ただし、①②の全ての審判を取り消す場合には、保護開始の審判も取消しをする。
(3)上記(2)を原則としつつ一定の類型を残す考え方の場合
能力が回復し「能力不十分」あるいは「能力を欠く常況」でなくなった場合:
請求権者の請求により保護開始の審判を取り消す。
保護の必要性がなくなった場合:
(事理弁識能力が不十分である者について)請求権者の請求により、同意を要する旨の審判、代理権を付与する審判、取消権を付与する審判を取り消す。
これらの全ての審判が取り消される場合には、保護開始の審判も取り消す。
(事理弁識能力を欠く常況にある者について)請求権者の請求により、保護開始の審判を取り消す。
(4)後注あり
現行法の仕組みよりも「『保護者であったもの』が『保護者の地位を有しないこととなる場面が増える』」ことから、取引の相手方の保護について、引き続き検討が必要とされている。
4.法定後見に係る期間
案1:現行法の規律を維持する。
法定後見に係る期間は設けない。
案2:個別の審判において「期間」を定める
(1)期間を定める。
次の審判をする場合には「期間」を定めなければいけない。
- 保護者に代理権を付与する審判
- 保護者の同意を要する旨の審判
- 取消権を付与する審判(P.10では「取り消すことができる法律行為の期間」と記載されている。法律行為の効力の期間によって、取消権の範囲を限定するのか?)
- 保護者を選任する審判
(2)保護者は、期間満了前の一定期間の間に、更新の要否について家庭裁判所に報告することを要する。なお、当該報告をしない場合には、このことをもって当該保護者の「解任事由」となりうる。

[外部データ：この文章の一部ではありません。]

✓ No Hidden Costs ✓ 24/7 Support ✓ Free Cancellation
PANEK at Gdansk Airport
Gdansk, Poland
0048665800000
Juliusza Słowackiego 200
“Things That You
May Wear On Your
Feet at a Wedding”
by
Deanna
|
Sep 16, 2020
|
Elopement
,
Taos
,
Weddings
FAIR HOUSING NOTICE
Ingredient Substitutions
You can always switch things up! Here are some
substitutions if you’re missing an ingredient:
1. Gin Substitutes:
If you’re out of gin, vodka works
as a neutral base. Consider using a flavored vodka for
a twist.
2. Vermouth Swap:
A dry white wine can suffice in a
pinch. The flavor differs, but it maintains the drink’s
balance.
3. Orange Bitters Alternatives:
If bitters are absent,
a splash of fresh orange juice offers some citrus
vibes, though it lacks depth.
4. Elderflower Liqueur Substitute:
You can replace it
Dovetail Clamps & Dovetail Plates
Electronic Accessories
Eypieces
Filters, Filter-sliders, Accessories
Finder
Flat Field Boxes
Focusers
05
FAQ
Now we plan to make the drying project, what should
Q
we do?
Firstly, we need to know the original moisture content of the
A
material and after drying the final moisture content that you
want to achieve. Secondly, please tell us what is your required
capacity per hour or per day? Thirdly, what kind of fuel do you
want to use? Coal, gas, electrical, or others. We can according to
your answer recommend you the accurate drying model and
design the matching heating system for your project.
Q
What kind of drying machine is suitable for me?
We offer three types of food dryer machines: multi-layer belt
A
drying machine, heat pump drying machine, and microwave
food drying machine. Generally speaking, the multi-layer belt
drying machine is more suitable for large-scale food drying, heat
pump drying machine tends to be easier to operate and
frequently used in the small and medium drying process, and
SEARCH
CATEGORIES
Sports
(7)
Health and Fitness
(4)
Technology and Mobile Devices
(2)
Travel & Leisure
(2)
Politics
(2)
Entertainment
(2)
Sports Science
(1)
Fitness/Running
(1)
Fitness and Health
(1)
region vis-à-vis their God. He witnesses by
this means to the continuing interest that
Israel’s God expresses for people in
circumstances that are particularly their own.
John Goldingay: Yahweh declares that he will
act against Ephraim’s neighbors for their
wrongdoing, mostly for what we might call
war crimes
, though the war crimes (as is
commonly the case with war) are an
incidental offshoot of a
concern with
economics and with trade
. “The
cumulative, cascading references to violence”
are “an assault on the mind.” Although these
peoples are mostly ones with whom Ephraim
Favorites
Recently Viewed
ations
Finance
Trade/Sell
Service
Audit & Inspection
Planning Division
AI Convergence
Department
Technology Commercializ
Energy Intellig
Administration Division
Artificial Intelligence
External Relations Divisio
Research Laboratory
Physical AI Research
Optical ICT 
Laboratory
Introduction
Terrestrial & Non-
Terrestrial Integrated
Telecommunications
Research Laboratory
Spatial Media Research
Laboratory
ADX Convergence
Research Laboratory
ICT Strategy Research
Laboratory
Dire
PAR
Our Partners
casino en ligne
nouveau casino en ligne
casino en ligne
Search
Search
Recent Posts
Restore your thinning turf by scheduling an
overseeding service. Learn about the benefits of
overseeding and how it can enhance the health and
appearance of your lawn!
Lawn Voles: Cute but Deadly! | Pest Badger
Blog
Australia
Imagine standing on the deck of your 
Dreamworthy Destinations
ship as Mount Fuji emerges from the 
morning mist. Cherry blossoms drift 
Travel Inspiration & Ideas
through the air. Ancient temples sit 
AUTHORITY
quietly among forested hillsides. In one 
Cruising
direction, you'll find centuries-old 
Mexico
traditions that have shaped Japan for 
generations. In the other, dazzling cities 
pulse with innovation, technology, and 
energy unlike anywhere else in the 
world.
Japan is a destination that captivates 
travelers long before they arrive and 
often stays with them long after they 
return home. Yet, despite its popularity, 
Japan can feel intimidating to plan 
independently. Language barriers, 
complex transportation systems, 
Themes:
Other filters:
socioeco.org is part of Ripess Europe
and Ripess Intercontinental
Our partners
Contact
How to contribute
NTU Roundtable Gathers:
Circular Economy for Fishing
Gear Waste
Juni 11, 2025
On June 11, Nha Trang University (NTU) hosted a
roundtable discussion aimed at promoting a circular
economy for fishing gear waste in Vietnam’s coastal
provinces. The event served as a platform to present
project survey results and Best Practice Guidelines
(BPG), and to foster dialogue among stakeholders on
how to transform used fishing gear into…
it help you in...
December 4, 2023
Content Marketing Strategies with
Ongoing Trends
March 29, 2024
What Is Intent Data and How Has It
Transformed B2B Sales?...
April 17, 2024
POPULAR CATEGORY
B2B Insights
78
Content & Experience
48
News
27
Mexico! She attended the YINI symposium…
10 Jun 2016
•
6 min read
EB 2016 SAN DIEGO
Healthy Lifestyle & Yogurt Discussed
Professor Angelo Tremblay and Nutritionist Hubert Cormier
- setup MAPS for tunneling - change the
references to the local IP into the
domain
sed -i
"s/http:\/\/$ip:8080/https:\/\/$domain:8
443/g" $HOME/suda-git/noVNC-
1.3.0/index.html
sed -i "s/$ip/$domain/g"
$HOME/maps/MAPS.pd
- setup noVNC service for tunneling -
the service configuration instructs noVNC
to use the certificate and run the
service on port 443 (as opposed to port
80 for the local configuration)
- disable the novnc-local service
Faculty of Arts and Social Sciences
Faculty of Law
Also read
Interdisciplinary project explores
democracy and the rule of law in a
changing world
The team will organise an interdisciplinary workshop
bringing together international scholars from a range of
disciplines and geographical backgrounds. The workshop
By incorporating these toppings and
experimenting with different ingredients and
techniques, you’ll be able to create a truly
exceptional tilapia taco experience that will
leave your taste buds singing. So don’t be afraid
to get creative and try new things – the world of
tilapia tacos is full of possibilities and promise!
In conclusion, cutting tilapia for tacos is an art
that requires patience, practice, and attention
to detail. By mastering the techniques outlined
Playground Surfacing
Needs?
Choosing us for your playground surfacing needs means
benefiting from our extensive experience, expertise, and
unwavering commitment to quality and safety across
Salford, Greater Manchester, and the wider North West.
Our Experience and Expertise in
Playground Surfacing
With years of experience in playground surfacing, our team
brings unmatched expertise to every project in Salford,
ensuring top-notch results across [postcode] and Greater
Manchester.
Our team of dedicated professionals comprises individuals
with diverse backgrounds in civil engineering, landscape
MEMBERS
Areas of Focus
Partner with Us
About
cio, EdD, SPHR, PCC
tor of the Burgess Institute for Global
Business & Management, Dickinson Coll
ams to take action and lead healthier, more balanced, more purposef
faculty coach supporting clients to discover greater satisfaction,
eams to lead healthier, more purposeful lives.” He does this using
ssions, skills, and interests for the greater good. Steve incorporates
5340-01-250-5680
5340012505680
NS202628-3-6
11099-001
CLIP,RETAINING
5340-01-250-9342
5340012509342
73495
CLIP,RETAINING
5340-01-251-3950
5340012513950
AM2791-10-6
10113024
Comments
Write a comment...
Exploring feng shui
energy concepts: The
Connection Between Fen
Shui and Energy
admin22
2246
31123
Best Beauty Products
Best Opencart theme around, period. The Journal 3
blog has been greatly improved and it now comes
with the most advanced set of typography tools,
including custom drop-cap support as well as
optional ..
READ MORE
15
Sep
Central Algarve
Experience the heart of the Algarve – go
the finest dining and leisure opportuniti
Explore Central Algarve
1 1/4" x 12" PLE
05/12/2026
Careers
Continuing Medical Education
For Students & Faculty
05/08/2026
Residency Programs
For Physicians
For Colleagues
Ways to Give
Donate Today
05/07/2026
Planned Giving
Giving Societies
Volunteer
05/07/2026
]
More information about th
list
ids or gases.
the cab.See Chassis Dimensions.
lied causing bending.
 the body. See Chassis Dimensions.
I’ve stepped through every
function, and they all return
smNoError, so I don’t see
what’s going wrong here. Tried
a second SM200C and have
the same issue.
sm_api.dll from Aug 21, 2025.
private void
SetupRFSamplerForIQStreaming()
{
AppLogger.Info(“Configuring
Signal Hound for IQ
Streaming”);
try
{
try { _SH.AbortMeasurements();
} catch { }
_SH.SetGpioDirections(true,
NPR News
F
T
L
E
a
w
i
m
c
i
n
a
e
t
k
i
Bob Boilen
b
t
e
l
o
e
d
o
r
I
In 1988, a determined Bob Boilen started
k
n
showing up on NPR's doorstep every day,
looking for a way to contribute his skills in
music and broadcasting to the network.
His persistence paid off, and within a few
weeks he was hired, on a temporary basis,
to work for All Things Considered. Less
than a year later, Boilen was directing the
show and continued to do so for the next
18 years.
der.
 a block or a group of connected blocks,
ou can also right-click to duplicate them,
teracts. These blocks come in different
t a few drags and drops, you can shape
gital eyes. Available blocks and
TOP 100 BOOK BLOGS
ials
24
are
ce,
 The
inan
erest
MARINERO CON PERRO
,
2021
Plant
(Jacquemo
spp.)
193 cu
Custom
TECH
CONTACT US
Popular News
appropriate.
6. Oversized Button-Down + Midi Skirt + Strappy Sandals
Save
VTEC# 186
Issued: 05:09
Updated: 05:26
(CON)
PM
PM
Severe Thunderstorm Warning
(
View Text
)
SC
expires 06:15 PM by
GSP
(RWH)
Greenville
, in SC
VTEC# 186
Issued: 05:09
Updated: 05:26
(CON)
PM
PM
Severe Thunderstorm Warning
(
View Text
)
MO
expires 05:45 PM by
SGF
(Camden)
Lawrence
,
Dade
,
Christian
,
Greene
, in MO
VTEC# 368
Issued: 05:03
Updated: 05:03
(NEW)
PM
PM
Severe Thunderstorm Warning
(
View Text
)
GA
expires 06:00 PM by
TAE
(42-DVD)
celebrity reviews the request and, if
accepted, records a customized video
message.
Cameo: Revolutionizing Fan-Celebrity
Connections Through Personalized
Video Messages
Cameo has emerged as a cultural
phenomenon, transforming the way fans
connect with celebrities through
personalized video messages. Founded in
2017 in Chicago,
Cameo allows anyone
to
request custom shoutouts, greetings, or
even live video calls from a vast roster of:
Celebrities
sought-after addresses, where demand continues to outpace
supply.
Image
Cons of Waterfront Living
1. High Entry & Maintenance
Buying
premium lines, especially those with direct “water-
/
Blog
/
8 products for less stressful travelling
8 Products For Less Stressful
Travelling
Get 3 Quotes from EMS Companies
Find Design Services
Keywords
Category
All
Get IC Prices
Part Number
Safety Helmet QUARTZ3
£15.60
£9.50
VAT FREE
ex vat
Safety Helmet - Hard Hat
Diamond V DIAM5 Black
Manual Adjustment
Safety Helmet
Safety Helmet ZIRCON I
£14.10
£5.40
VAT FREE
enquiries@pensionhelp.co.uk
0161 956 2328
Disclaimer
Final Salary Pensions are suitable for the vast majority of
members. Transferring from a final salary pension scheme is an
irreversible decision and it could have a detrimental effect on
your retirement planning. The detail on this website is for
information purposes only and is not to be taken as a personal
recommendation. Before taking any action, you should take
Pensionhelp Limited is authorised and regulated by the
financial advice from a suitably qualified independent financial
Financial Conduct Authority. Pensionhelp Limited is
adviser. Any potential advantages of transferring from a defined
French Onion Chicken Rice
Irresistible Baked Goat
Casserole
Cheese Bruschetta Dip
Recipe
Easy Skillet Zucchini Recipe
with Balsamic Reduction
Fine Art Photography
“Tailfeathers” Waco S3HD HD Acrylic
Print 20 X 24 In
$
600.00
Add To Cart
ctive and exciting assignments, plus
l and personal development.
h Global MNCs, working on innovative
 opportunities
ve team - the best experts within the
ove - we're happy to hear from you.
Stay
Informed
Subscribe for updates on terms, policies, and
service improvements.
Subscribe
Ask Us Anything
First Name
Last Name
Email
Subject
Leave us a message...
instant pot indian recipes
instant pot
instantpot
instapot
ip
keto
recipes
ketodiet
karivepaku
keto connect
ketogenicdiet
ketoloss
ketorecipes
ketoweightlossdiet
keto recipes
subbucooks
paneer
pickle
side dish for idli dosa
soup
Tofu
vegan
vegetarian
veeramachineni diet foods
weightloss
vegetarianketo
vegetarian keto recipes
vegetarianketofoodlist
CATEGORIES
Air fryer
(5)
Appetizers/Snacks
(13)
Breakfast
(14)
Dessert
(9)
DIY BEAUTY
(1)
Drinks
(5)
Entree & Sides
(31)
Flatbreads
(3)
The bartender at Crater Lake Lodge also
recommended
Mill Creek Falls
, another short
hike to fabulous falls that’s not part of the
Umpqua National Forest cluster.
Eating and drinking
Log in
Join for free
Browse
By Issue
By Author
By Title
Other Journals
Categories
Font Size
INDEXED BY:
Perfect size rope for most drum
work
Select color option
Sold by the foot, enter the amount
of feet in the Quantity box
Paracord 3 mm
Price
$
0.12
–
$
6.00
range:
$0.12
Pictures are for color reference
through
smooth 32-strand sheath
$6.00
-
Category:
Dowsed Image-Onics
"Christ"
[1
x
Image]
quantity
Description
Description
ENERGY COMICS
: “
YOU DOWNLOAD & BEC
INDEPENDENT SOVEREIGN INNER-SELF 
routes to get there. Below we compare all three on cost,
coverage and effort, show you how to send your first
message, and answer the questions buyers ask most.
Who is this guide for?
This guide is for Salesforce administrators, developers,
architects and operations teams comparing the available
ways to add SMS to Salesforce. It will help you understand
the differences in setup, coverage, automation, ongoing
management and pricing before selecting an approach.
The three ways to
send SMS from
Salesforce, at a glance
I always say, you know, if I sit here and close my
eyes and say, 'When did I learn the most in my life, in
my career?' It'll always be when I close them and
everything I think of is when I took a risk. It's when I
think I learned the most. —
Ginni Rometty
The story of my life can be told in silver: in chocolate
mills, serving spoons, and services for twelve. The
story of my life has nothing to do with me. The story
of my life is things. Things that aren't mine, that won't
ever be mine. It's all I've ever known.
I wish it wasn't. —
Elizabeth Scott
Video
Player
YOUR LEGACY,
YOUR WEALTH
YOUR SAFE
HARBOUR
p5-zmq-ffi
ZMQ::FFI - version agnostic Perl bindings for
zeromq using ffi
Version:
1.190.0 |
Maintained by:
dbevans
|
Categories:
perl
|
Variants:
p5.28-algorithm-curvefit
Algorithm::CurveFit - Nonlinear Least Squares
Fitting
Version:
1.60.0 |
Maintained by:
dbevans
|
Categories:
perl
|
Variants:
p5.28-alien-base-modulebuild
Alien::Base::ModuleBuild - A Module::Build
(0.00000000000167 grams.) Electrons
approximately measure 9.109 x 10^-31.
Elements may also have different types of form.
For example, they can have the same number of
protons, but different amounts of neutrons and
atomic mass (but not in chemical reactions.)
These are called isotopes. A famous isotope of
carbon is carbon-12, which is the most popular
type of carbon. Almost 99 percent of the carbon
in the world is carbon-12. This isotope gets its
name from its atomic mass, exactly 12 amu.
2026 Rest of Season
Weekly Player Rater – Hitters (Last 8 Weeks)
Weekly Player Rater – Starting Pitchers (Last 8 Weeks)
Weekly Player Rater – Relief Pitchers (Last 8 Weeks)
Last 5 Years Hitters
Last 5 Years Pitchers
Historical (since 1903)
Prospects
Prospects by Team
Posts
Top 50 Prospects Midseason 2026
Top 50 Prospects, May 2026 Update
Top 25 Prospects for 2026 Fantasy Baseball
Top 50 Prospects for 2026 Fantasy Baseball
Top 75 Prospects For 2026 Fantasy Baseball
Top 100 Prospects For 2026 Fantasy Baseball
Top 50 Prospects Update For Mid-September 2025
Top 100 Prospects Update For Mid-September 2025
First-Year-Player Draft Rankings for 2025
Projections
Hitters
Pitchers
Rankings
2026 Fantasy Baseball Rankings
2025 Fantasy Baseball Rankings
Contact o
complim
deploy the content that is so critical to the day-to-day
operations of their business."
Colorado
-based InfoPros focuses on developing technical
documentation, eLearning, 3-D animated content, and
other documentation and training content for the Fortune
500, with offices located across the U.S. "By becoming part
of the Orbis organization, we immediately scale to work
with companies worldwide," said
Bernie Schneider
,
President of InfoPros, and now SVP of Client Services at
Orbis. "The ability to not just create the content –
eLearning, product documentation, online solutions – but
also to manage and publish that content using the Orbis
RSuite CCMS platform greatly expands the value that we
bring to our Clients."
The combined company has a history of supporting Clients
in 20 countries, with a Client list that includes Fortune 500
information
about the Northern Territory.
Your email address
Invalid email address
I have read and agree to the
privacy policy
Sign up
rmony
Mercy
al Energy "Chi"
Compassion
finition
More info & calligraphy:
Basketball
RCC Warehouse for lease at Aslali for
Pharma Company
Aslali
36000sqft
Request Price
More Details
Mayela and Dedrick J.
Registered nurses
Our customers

(3)保護者及び各審判の請求権者は、期間満了前の一定期間の間に、更新を求める旨の申立てをすることができる。
案3:法定期間を設定する
(1)保護者は、保護開始から法定期間経過後、一定期間内に、家庭裁判所に対して保護開始の要件の存在に関する報告をしなければいけない。なお、当該報告をしない場合には、このことをもって当該保護者の「解任事由」となりうる。
(2)家庭裁判所は、上記報告又は職権による調査をおこなったうえで、要件が存在していると認めることができない場合には、申立て又は職権で、保護開始の審判(代理権や取消権にかかる、その他の審判を含む。)を取り消す。